• [Problem details]: Take the lines below beginning at the line that has "f_number: 2.8" and stopping after the line that has "f_number: 2.4", and print them exactly as they are, with no other lines.

========================================================================

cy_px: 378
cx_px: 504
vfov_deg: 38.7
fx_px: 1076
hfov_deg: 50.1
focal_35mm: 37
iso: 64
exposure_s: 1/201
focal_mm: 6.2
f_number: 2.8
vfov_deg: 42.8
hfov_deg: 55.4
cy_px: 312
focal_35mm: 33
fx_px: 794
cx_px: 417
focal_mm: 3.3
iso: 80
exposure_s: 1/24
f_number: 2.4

========================================================================

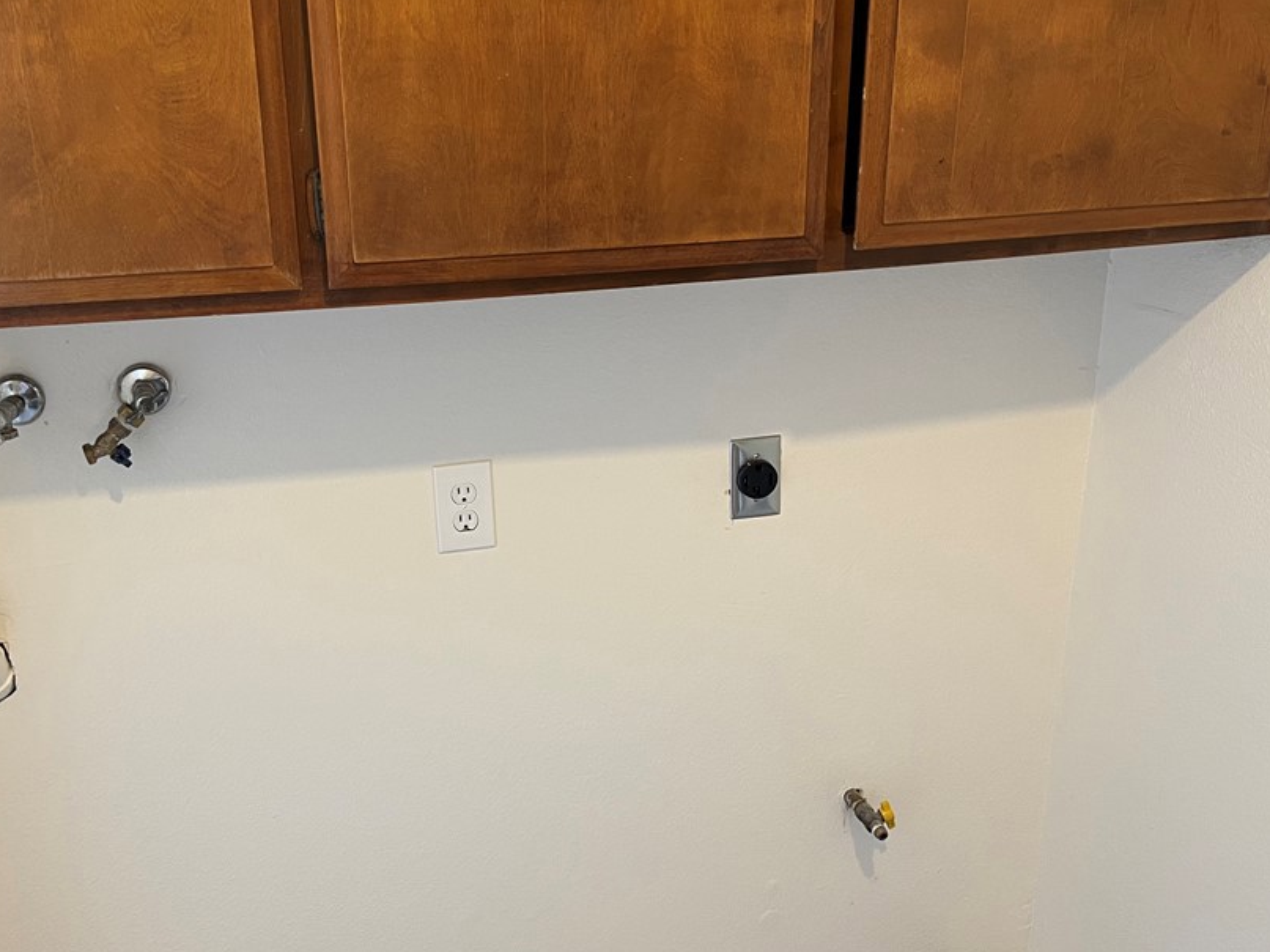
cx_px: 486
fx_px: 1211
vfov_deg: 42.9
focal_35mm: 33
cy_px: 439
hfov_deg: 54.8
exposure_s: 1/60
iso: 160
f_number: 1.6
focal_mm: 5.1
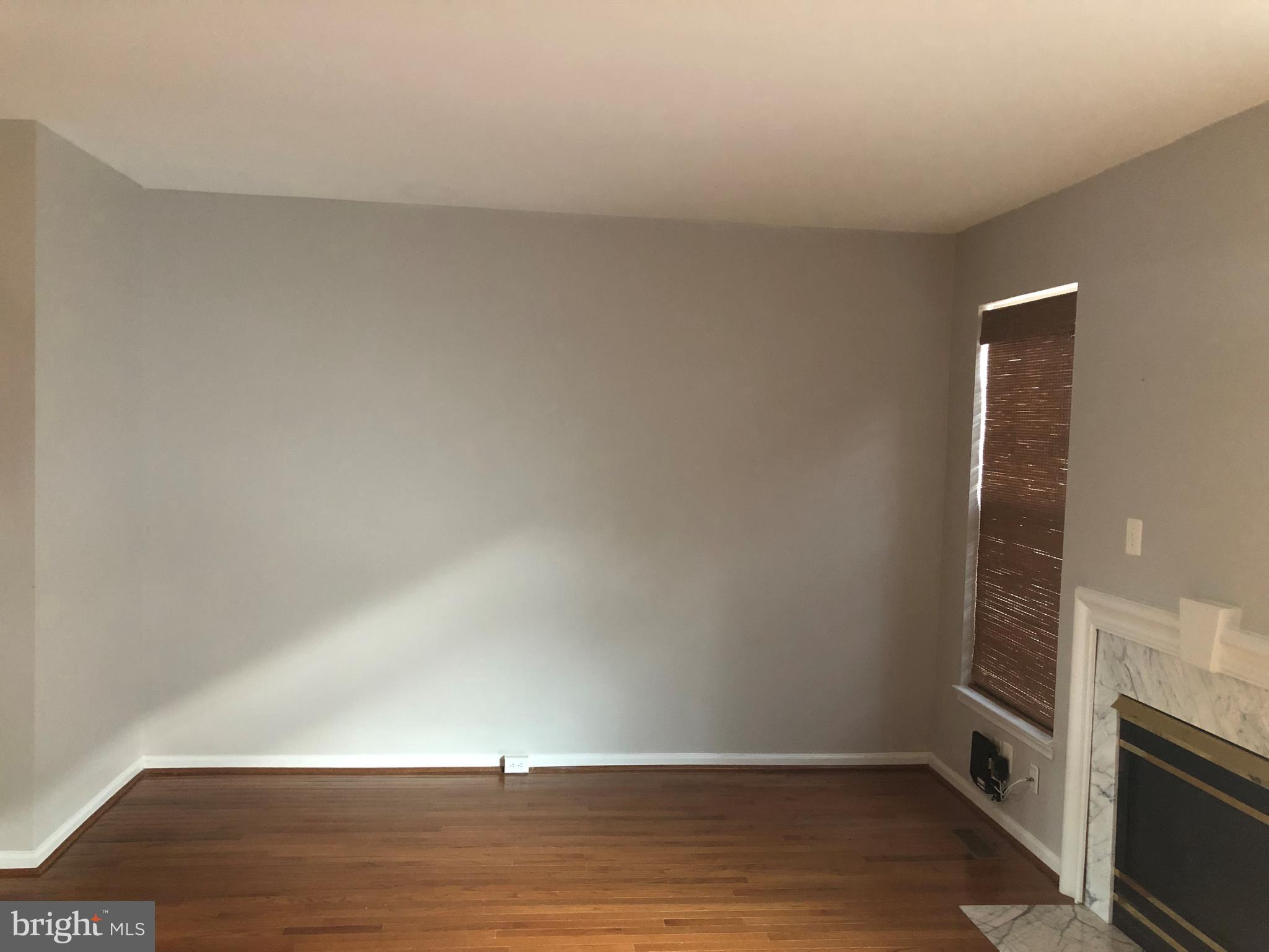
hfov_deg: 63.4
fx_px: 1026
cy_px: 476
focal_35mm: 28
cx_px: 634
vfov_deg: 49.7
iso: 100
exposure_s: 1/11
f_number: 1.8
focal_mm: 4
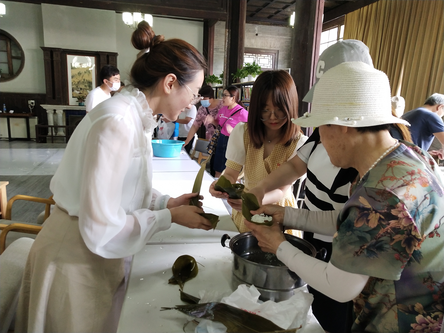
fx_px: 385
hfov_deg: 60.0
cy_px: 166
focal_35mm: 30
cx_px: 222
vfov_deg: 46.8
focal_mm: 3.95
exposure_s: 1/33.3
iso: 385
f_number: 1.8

========================================================================

• [Output of the task]:
f_number: 2.8
vfov_deg: 42.8
hfov_deg: 55.4
cy_px: 312
focal_35mm: 33
fx_px: 794
cx_px: 417
focal_mm: 3.3
iso: 80
exposure_s: 1/24
f_number: 2.4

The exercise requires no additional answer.